A hybrid deep learning model for detecting DDoS flooding attacks in SIP-based systems

Abstract

The Session Initiation Protocol (SIP) is widely used for multimedia communication as a signaling protocol to manage, establish, maintain, and terminate multimedia sessions among participants. However, SIP is vulnerable to attacks due to its text-based nature and the lack of adequate security measures. One of the most damaging attacks is the Distributed Denial of Service (DDoS) attack, which consumes resources and blocks legitimate users from accessing the available services. Although various machine learning-based schemes have been proposed to detect DDoS flooding attacks in SIP-based systems, most of them only address INVITE flooding attacks. REGISTER and ACK flooding attacks were not addressed. On the other hand, schemes based on statistical analysis are not sufficiently accurate. In this article, we propose a novel approach classifying DDoS flooding attacks in SIP-based systems using a combination of deep learning and entropy techniques. The proposed approach consists of two components: a hybrid deep learning model and an entropy-based model.
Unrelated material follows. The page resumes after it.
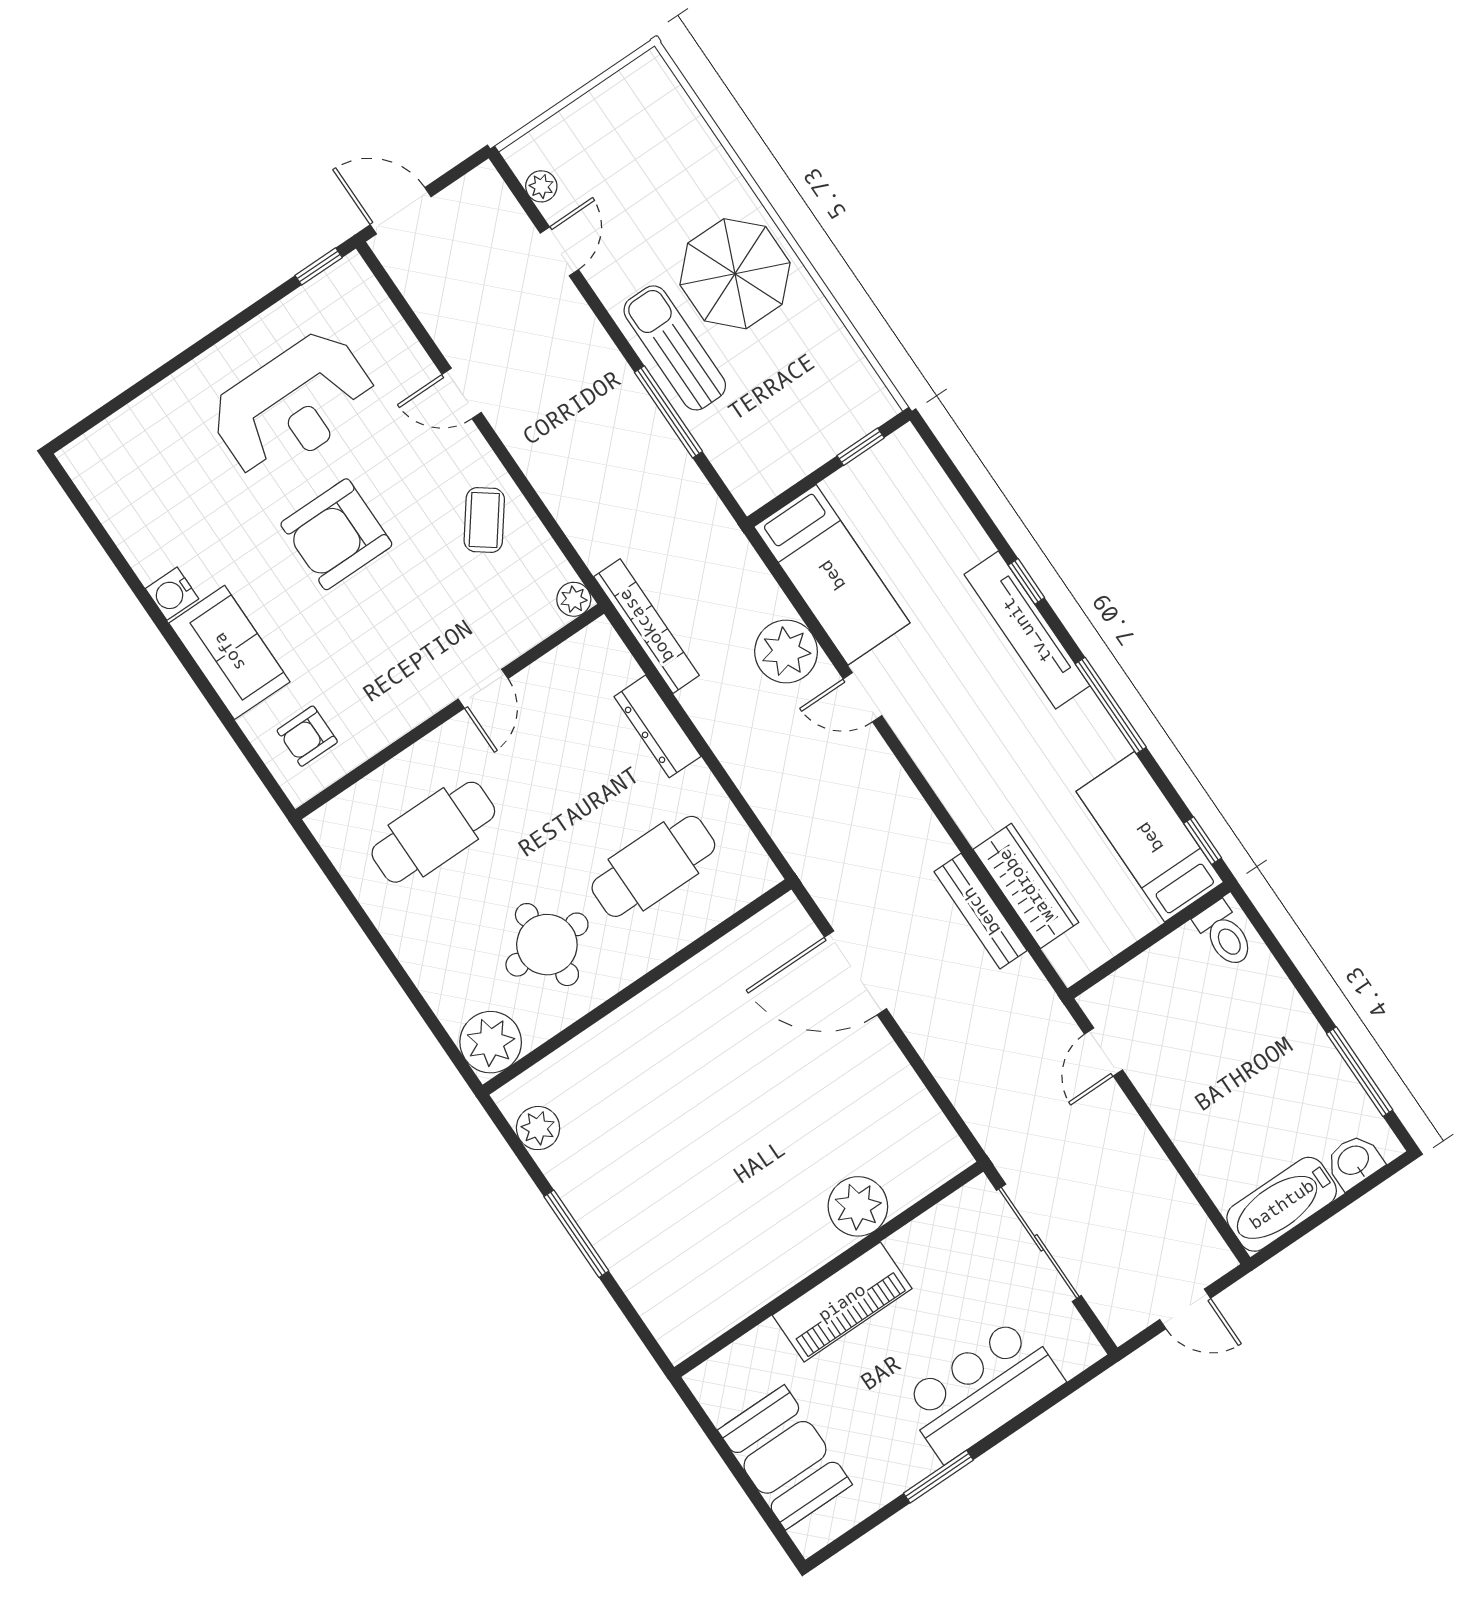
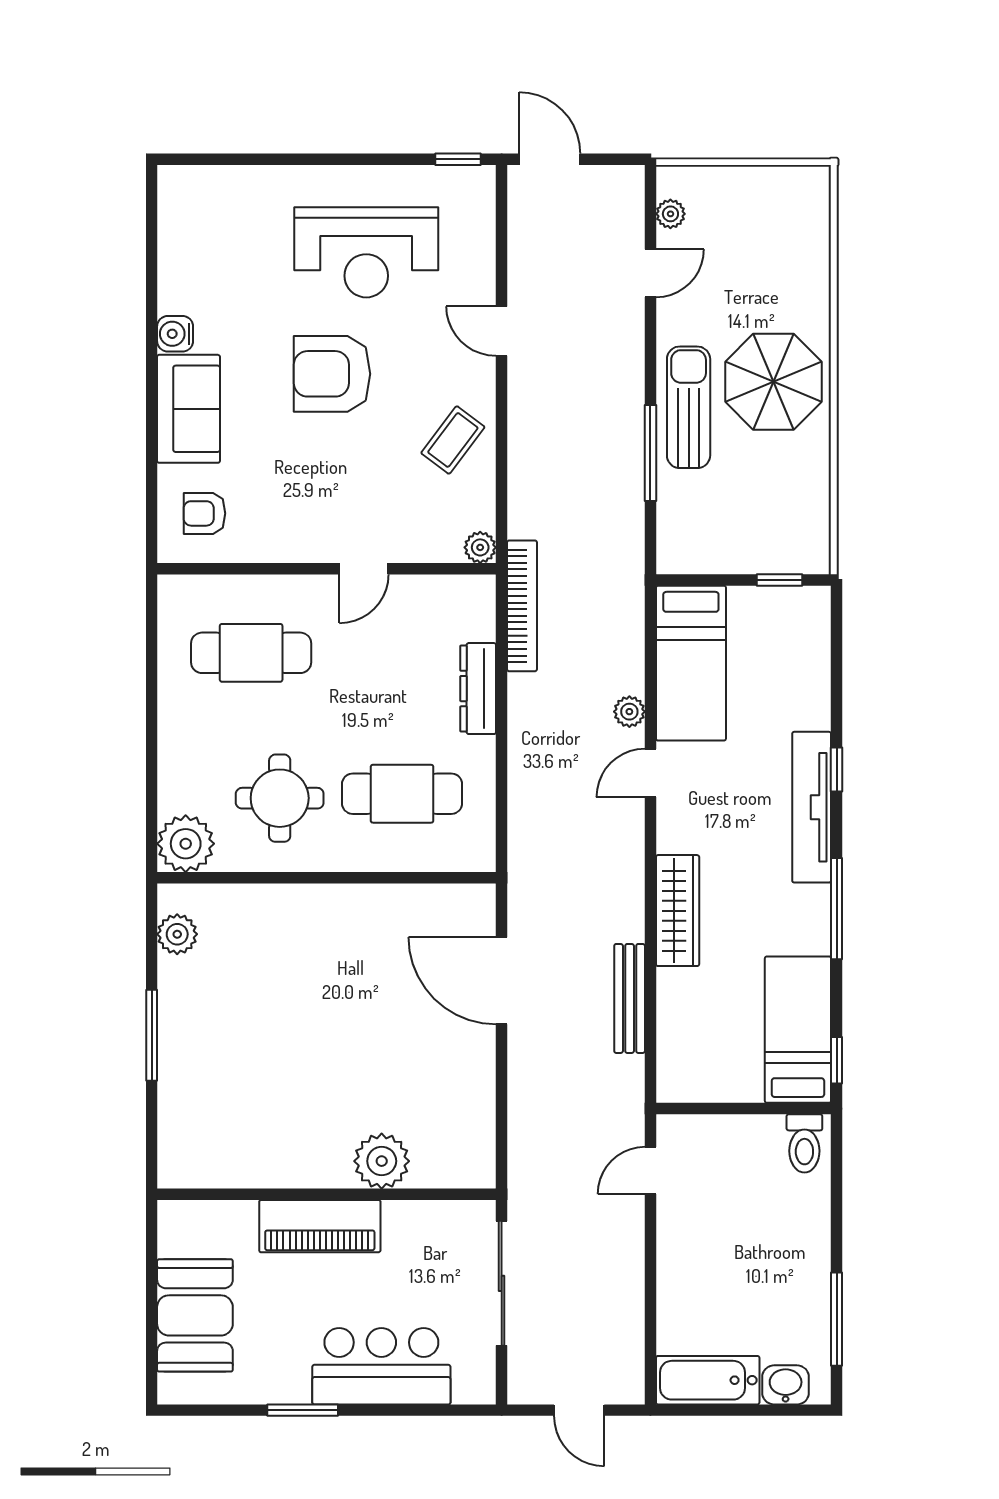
plant: (786, 651) -> (629, 712), width x0.53, depth x0.53
door: (862, 697) -> (650, 773), hinge flipped
wardrobe: (1026, 886) -> (678, 911), moved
The hybrid deep learning model combines convolutional neural networks and a stacked bidirectional long short-term memory network to extract features and classify traffic patterns. The entropy-based model measures the randomness and diversity of traffic flows using Shannon and Rényi entropies. To validate the proposed scheme, we built a balanced dataset of different types and intensities of DDoS flooding attacks. The results showed that the proposed scheme can effectively detect DDoS flooding attacks with high accuracy and low detection time for various attack intensities. Moreover, it surpasses other related schemes in terms of accuracy and detection time.